#### Exercise directions
Collect each line of the entries that holds the string "volzhskaja".

#### Record set
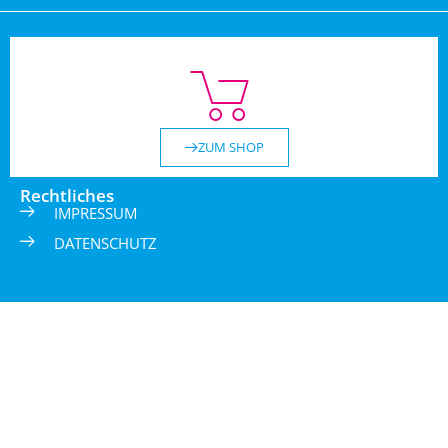
ZUM SHOP
Rechtliches
IMPRESSUM
DATENSCHUTZ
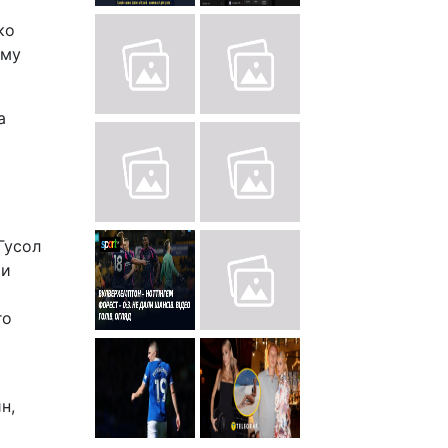
ко
йму
а
 Гусол
ти
го
н,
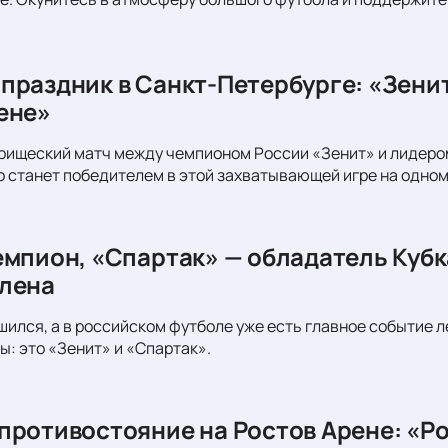
праздник в Санкт-Петербурге: «Зени
ене»
рищеский матч между чемпионом России «Зенит» и лидеро
то станет победителем в этой захватывающей игре на одном
емпион, «Спартак» — обладатель Кубк
лена
шился, а в российском футболе уже есть главное событие л
ы: это «Зенит» и «Спартак».
противостояние на Ростов Арене: «Ро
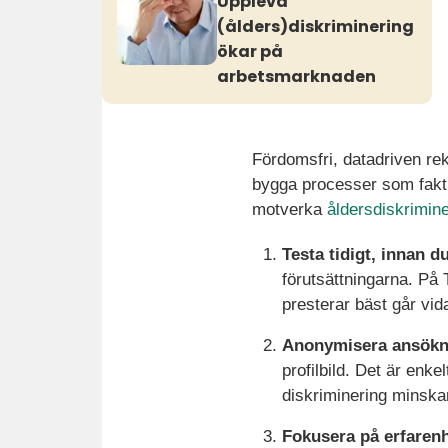
Upplevd
(ålders)diskriminering
ökar på
arbetsmarknaden
Fördomsfri, datadriven rek
bygga processer som faktis
motverka
åldersdiskrimine
Testa tidigt, innan d
förutsättningarna. På
presterar bäst går vid
Anonymisera ansökn
profilbild. Det är enk
diskriminering minska
Fokusera på erfarenh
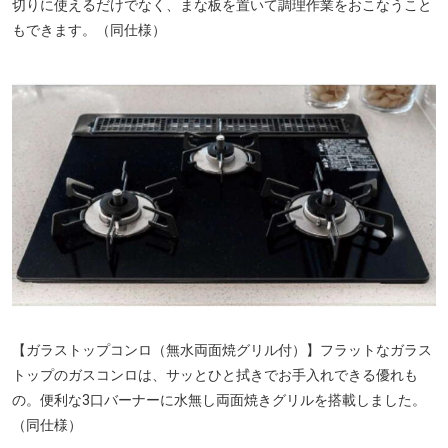
切りに使えるだけでなく、まな板を置いて調理作業をおこなうこと
もできます。（同仕様）
【ガラストップコンロ（無水両面焼グリル付）】フラットなガラス
トップのガスコンロは、サッとひと拭きでお手入れできる優れも
の。便利な3口バーナーに水無し両面焼きグリルを搭載しました。
（同仕様）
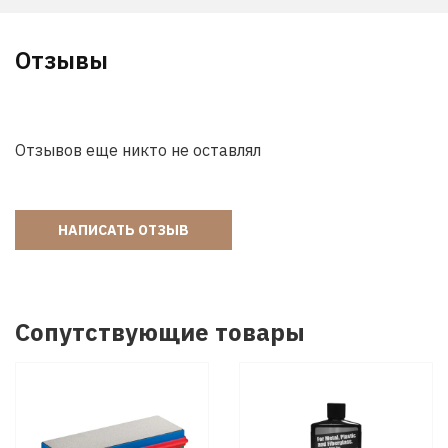
Отзывы
Отзывов еще никто не оставлял
НАПИСАТЬ ОТЗЫВ
Сопутствующие товары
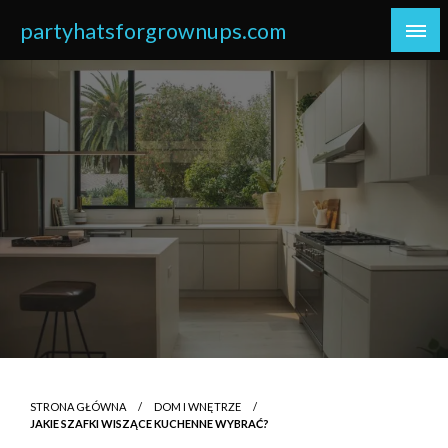
Skip
partyhatsforgrownups.com
to
content
STRONA GŁÓWNA
DOM I WNĘTRZE
JAKIE SZAFKI WISZĄCE KUCHENNE WYBRAĆ?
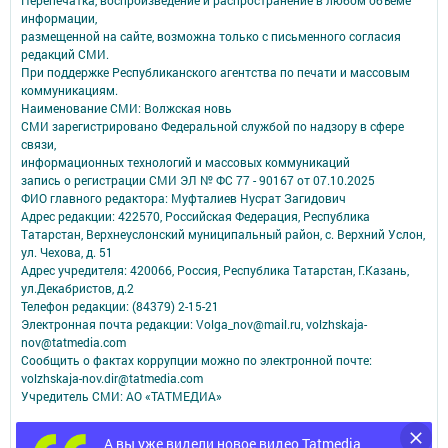
информации,
размещенной на сайте, возможна только с письменного согласия
редакций СМИ.
При поддержке Республиканского агентства по печати и массовым
коммуникациям.
Наименование СМИ: Волжская новь
СМИ зарегистрировано Федеральной службой по надзору в сфере
связи,
информационных технологий и массовых коммуникаций
запись о регистрации СМИ ЭЛ № ФС 77 - 90167 от 07.10.2025
ФИО главного редактора: Муфталиев Нусрат Загидович
Адрес редакции: 422570, Российская Федерация, Республика
Татарстан, Верхнеуслонский муниципальный район, с. Верхний Услон,
ул. Чехова, д. 51
Адрес учредителя: 420066, Россия, Республика Татарстан, Г.Казань,
ул.Декабристов, д.2
Телефон редакции: (84379) 2-15-21
Электронная почта редакции: Volga_nov@mail.ru, volzhskaja-
nov@tatmedia.com
Сообщить о фактах коррупции можно по электронной почте:
volzhskaja-nov.dir@tatmedia.com
Учредитель СМИ: АО «ТАТМЕДИА»
Антикоррупционная политика
А вы уже видели новое видео Tatmedia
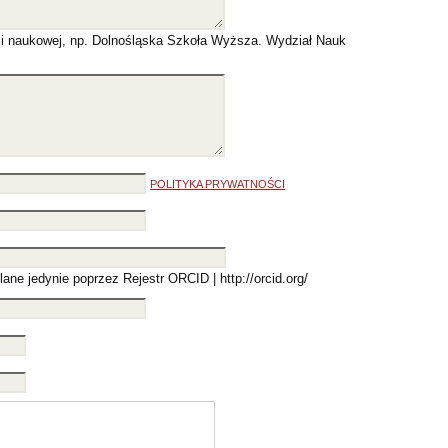
cji naukowej, np. Dolnośląska Szkoła Wyższa. Wydział Nauk
POLITYKA PRYWATNOŚCI
ane jedynie poprzez Rejestr ORCID | http://orcid.org/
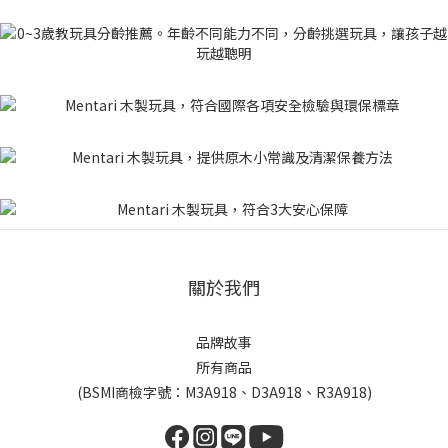
關於我們
品牌故事
所有商品
(BSMI商檢字號：M3A918、D3A918、R3A918)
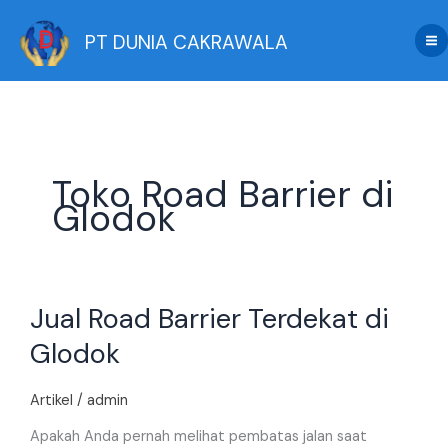
Skip
to
PT DUNIA CAKRAWALA
content
Toko Road Barrier di
Glodok
Jual
Jual Road Barrier Terdekat di
Road
Barrier
Glodok
Terdekat
di
Artikel
/
admin
Glodok
Apakah Anda pernah melihat pembatas jalan saat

#### Answer to this task
Электронная почта редакции: Volga_nov@mail.ru, volzhskaja-
volzhskaja-nov.dir@tatmedia.com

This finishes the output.